I sniffed a little, bringing a hand to wipe the remaining tears from my face, “I remember what I usually remember, Nothing but what you’ve told me” I managed to say in little more than a whisper. I gazed directly into his blue eyes that suddenly showed a slight hint of disappointment. His hands removed them selves from my shoulders and were placed, instead, slightly awkwardly on the edge of the bed.

“Why?” I asked softly

“Yesterday you passed out, but before you passed out, you…” He paused, avoiding looking me directly in the eye, “You remembered me, you called me Bammie”

Suddenly I felt guilty. I felt really bad that something a simple as my memory loss was causing him this much grief, he’d lost the Ville he used to know, the Ville he loved. My heart ached, I knew this had to be my fault somehow, and that alone was tearing my heart apart. Someone who seemed as nice as Bam should not have to be put though the emotional pain he was going through.

“The doctors said your mind will process some things and that will bring back an old memory, eventually you will remember most of the things you’ve forgotten” Bam explained, his gaze returning to my eyes, sorrow dancing in the wonderful shade of blue that made up his eyes.

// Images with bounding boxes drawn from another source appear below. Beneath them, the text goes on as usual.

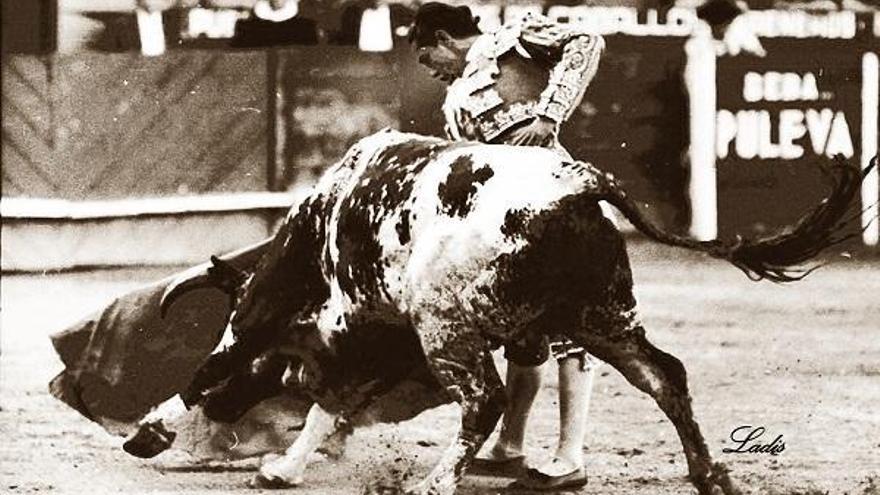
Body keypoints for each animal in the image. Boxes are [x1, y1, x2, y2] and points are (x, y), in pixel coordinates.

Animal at [134, 129, 868, 495]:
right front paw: (283, 466)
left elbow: (217, 362)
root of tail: (579, 186)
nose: (230, 413)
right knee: (664, 374)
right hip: (602, 317)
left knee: (484, 398)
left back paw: (433, 485)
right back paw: (709, 475)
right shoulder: (385, 343)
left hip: (452, 329)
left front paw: (150, 431)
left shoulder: (275, 307)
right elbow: (331, 402)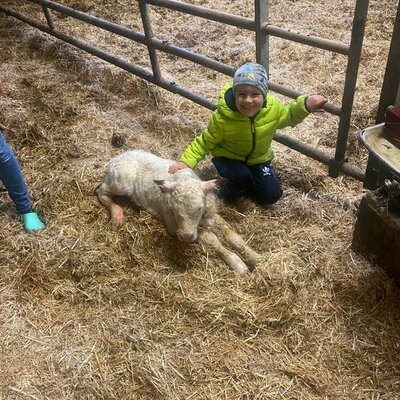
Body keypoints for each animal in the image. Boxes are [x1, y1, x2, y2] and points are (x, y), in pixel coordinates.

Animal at [96, 150, 260, 276]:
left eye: (200, 207)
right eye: (174, 209)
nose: (186, 237)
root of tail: (114, 159)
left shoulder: (211, 214)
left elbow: (233, 236)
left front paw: (257, 258)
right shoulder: (173, 226)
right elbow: (211, 238)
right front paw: (238, 264)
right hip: (121, 182)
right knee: (101, 191)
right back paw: (117, 214)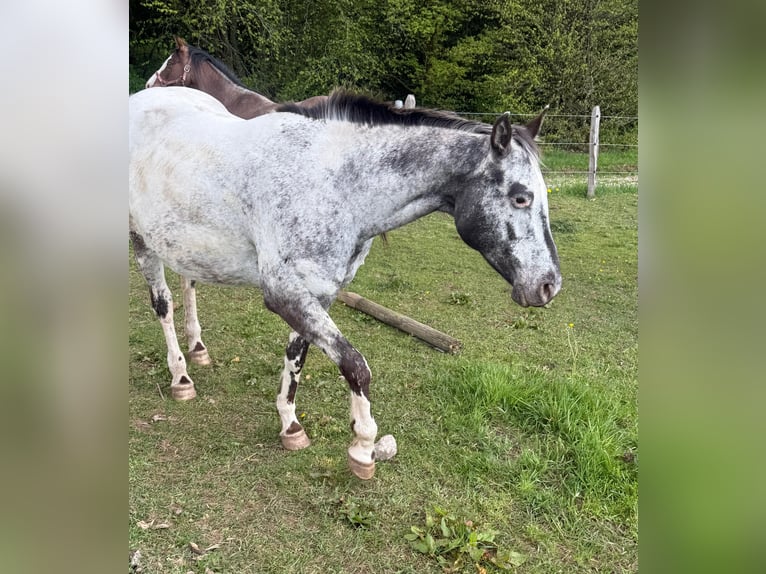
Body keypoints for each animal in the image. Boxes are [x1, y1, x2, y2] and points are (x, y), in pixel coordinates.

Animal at [129, 86, 561, 479]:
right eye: (521, 197)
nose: (548, 285)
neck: (334, 183)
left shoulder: (317, 292)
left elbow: (297, 357)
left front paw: (290, 425)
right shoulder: (284, 293)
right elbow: (356, 366)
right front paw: (364, 446)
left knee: (189, 286)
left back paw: (198, 349)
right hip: (143, 242)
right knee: (163, 304)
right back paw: (181, 377)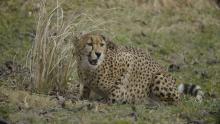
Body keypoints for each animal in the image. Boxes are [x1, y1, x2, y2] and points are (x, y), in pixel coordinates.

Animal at [73, 33, 204, 103]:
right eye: (89, 44)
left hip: (158, 77)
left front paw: (111, 100)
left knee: (176, 101)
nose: (98, 54)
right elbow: (86, 88)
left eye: (101, 45)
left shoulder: (127, 59)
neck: (89, 68)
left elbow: (118, 87)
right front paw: (83, 97)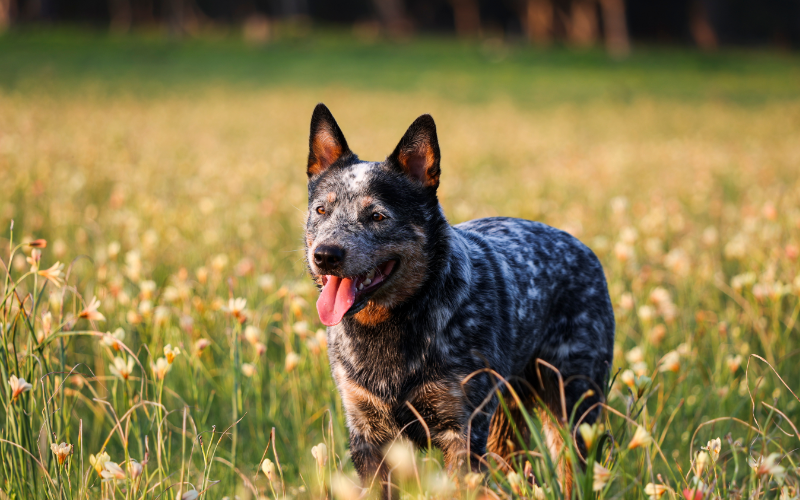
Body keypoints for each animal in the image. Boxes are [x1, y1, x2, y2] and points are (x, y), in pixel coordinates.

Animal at [304, 102, 616, 496]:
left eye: (376, 215)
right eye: (321, 211)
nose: (325, 254)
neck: (392, 326)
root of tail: (582, 246)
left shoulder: (462, 432)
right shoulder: (368, 434)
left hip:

A small pout had formed on his lips. Lips so smooth and rosy, lips made to be kissed.

Before I could fully process what I was doing I had cupped Bam’s cheek softly and gently in my hand, making sure he was still looking at me. I smiled softly at him as I whispered slightly seductively,

“Help me remember”

My face drew closer to his and I tenderly captured his lips with mine.